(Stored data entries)
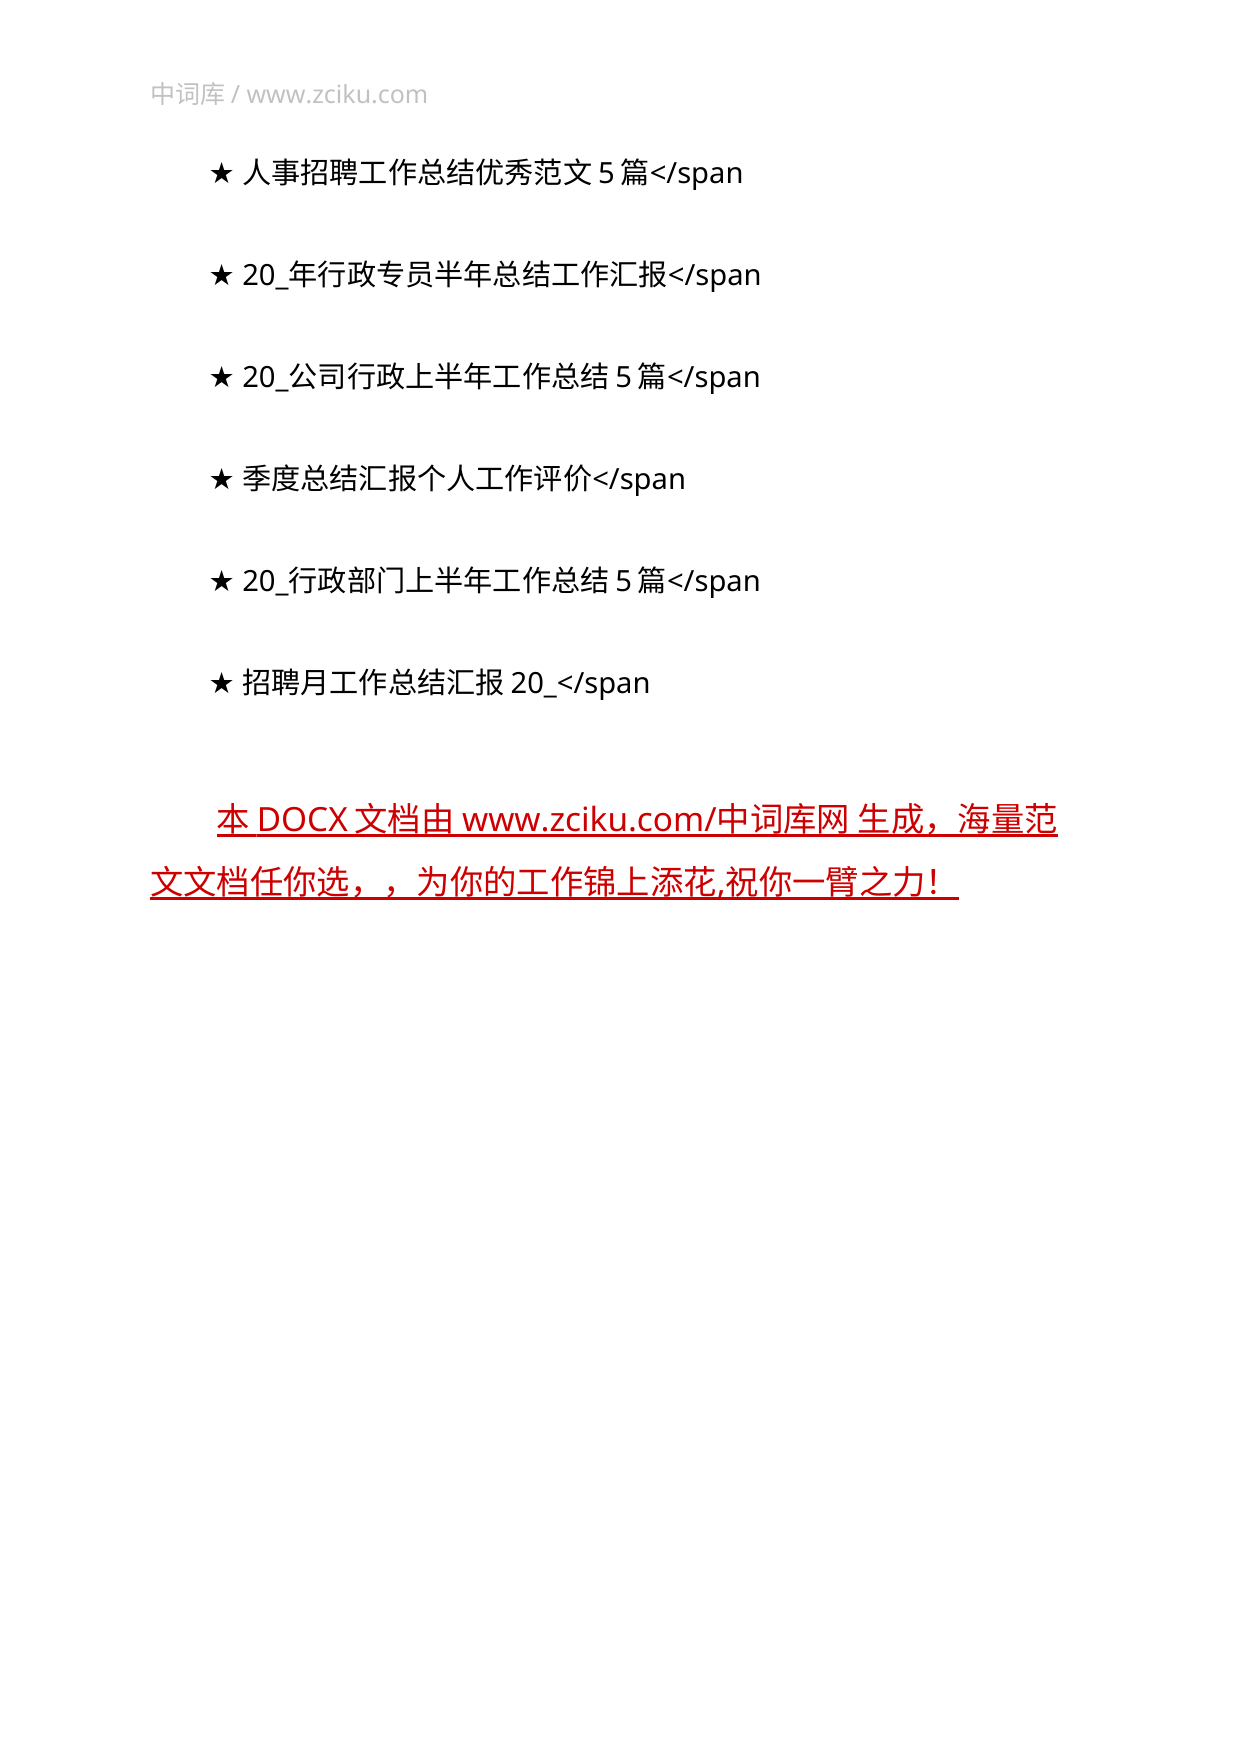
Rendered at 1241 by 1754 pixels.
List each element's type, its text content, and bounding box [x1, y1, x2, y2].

text ★ 20_年行政专员半年总结工作汇报</span [150, 252, 1090, 294]
text ★ 季度总结汇报个人工作评价</span [150, 456, 1090, 498]
text ★ 20_公司行政上半年工作总结5篇</span [150, 354, 1090, 396]
text ★ 招聘月工作总结汇报20_</span [150, 660, 1090, 702]
text 本DOCX文档由 www.zciku.com/中词库网 生成，海量范文文档任你选，，为你的工作锦上添花,祝你一臂之力！ [150, 793, 1090, 904]
text ★ 人事招聘工作总结优秀范文5篇</span [150, 150, 1090, 192]
text ★ 20_行政部门上半年工作总结5篇</span [150, 558, 1090, 600]
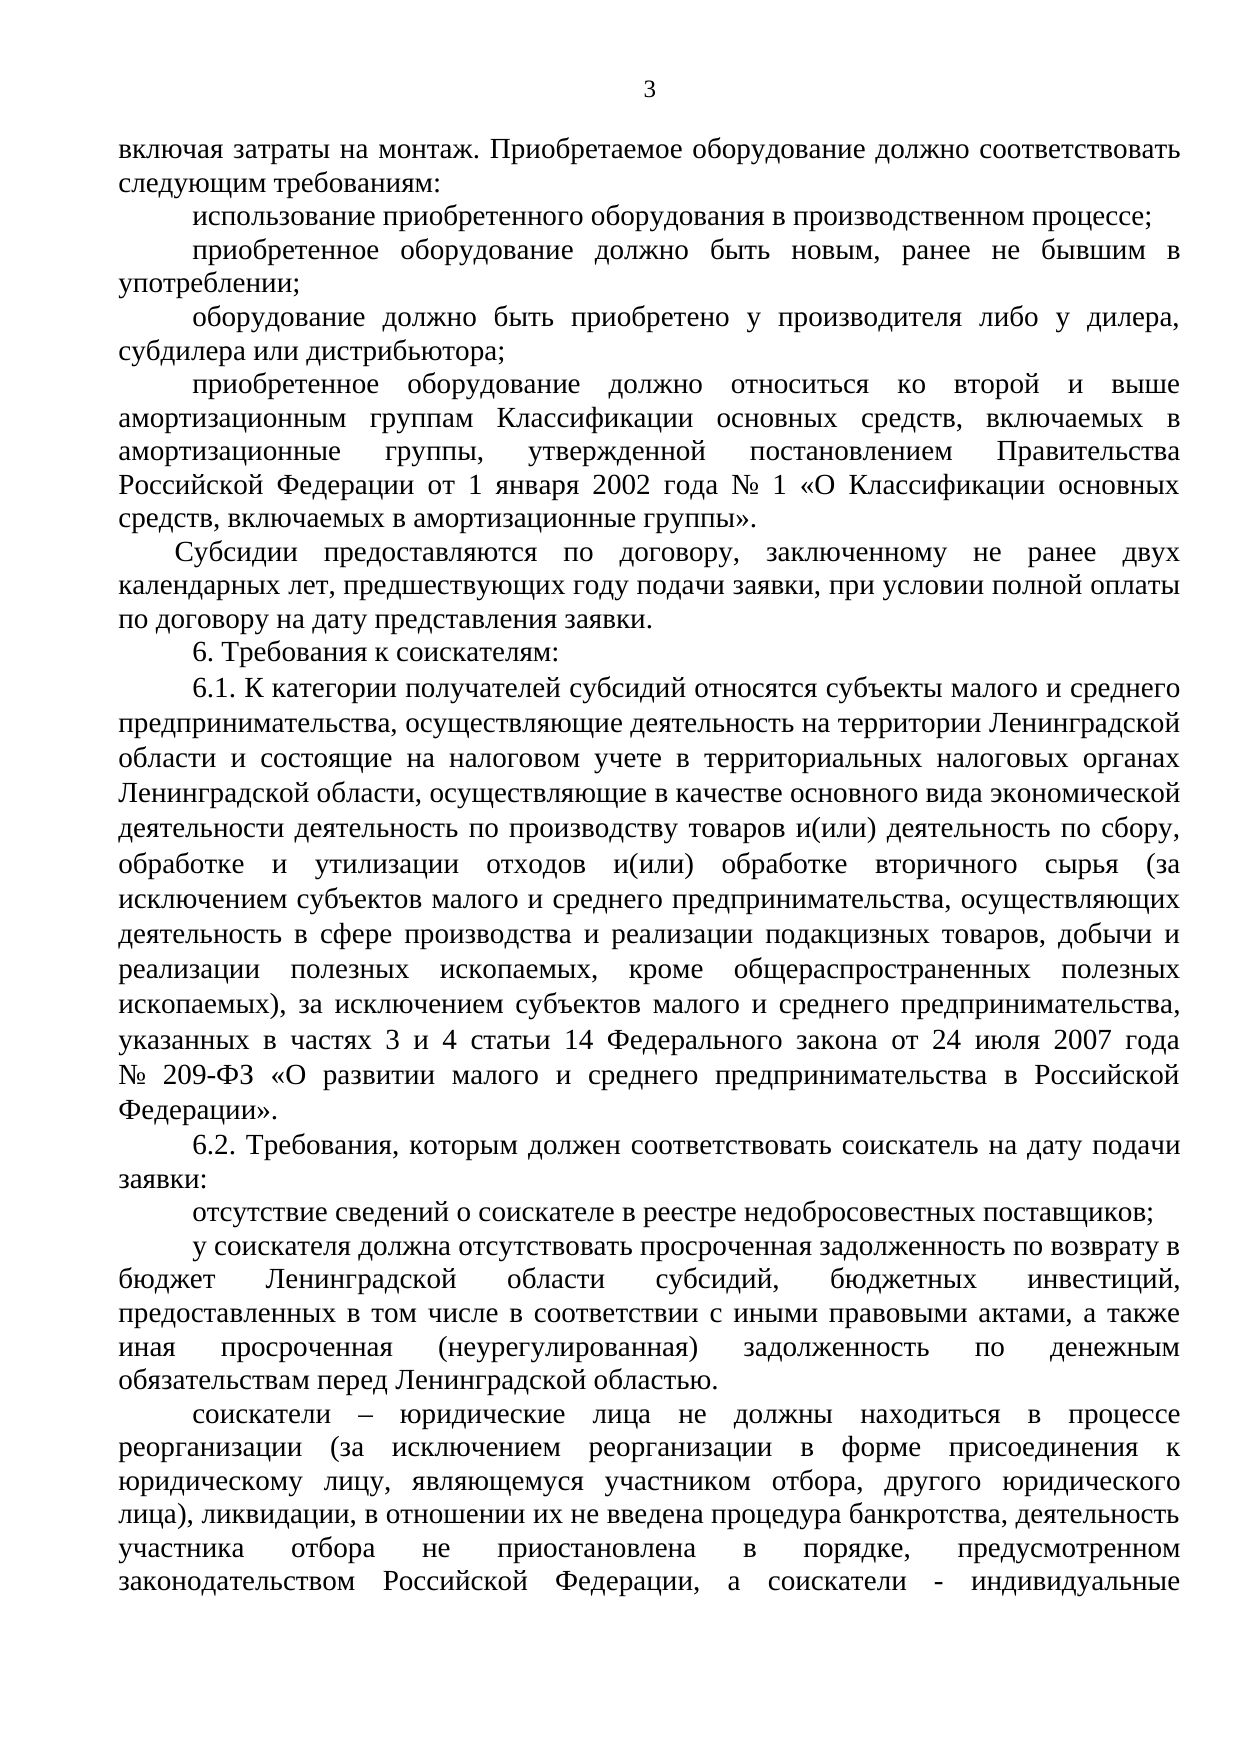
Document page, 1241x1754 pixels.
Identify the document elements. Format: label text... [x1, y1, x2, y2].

» TASK OBJECTIVE:
Retype the entries word for word. Omit any images.

» RESULT BELOW:
Rendered at 1241 by 1754 pixels.
List each element's type, its text content, and bounding box [x1, y1, x2, y2].

text ★ 20_年行政专员半年总结工作汇报</span [150, 252, 1090, 294]
text ★ 季度总结汇报个人工作评价</span [150, 456, 1090, 498]
text ★ 20_公司行政上半年工作总结5篇</span [150, 354, 1090, 396]
text ★ 招聘月工作总结汇报20_</span [150, 660, 1090, 702]
text 本DOCX文档由 www.zciku.com/中词库网 生成，海量范文文档任你选，，为你的工作锦上添花,祝你一臂之力！ [150, 793, 1090, 904]
text ★ 人事招聘工作总结优秀范文5篇</span [150, 150, 1090, 192]
text ★ 20_行政部门上半年工作总结5篇</span [150, 558, 1090, 600]
Document page, 1241x1754 pixels.
Identify the document elements. Format: label text... [x1, y1, x2, y2].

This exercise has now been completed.